- Task -
For each entry below, write an exact copy and leave out the images.

[Before-and-after change records]
****************************************
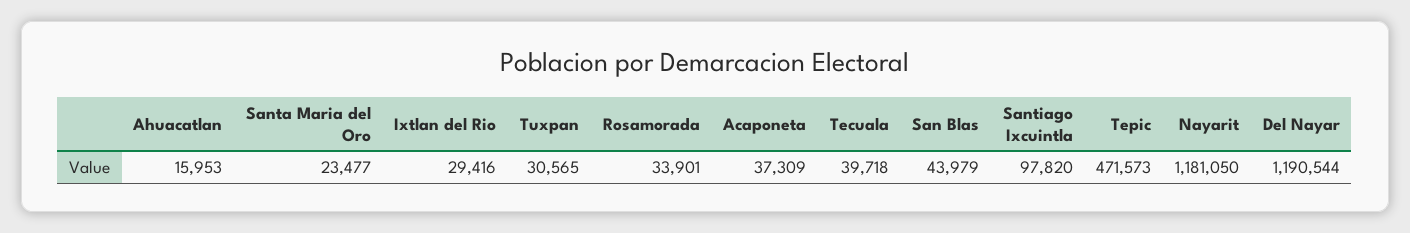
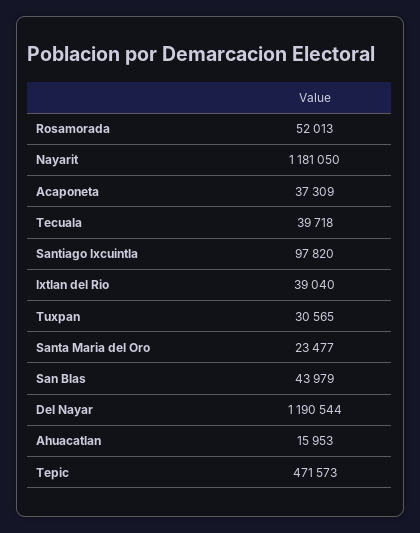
Ixtlan del Rio: 29416 -> 39040
Rosamorada: 33901 -> 52013

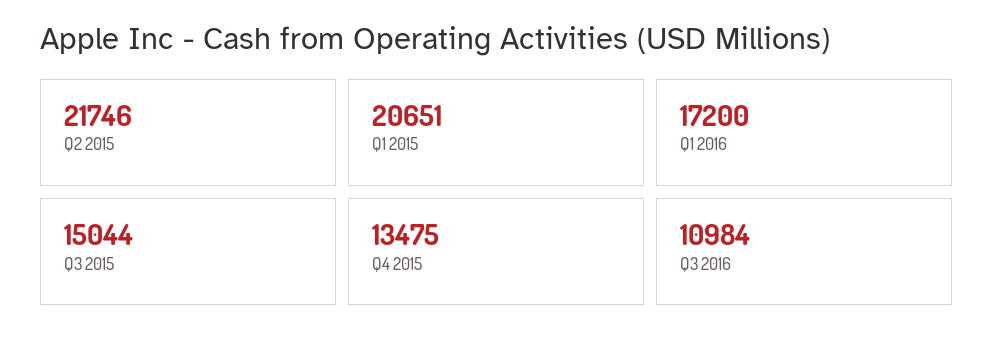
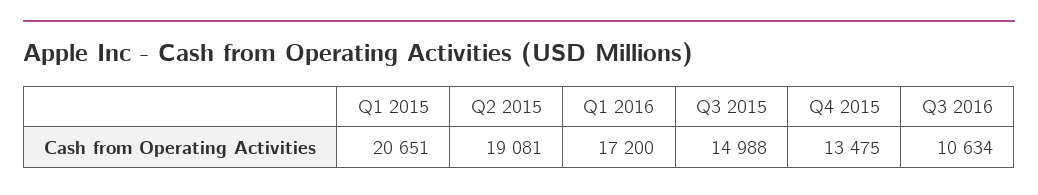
Q2 2015: 21746 -> 19081
Q3 2015: 15044 -> 14988
Q3 2016: 10984 -> 10634

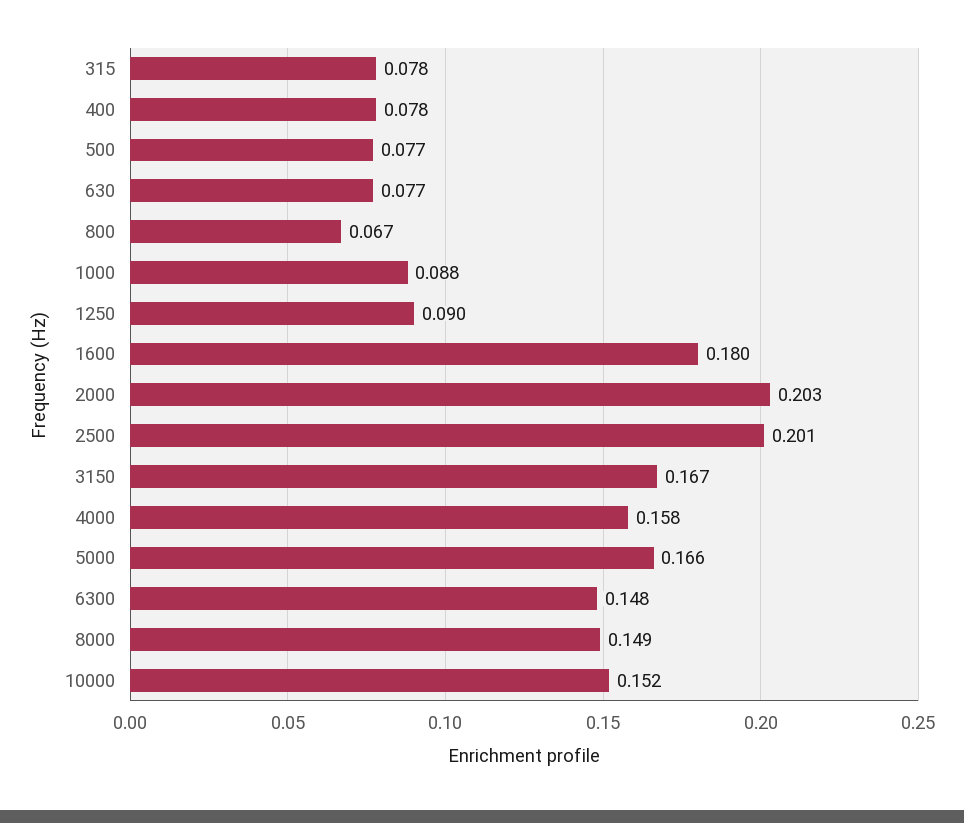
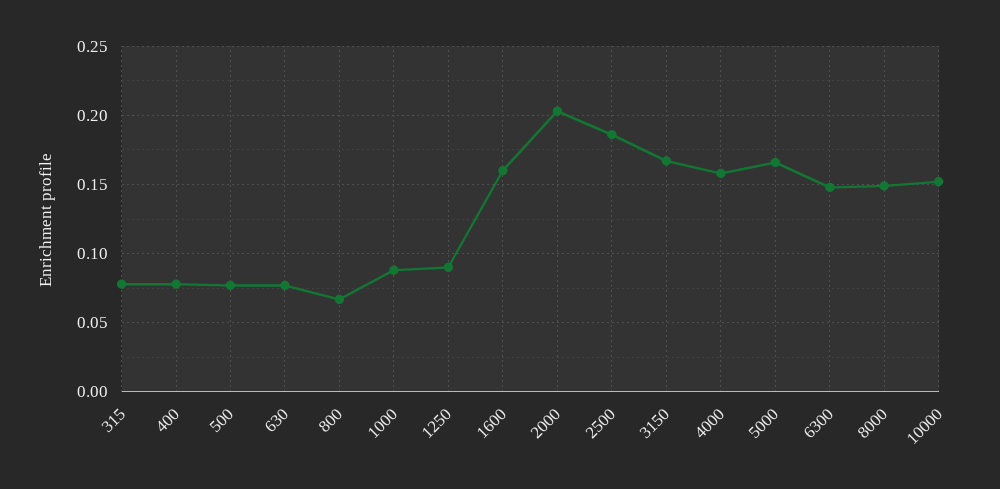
1600: 0.18 -> 0.16
2500: 0.201 -> 0.185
****************************************
- Solution -
Ixtlan del Rio: 29416 -> 39040
Rosamorada: 33901 -> 52013

Q2 2015: 21746 -> 19081
Q3 2015: 15044 -> 14988
Q3 2016: 10984 -> 10634

1600: 0.18 -> 0.16
2500: 0.201 -> 0.185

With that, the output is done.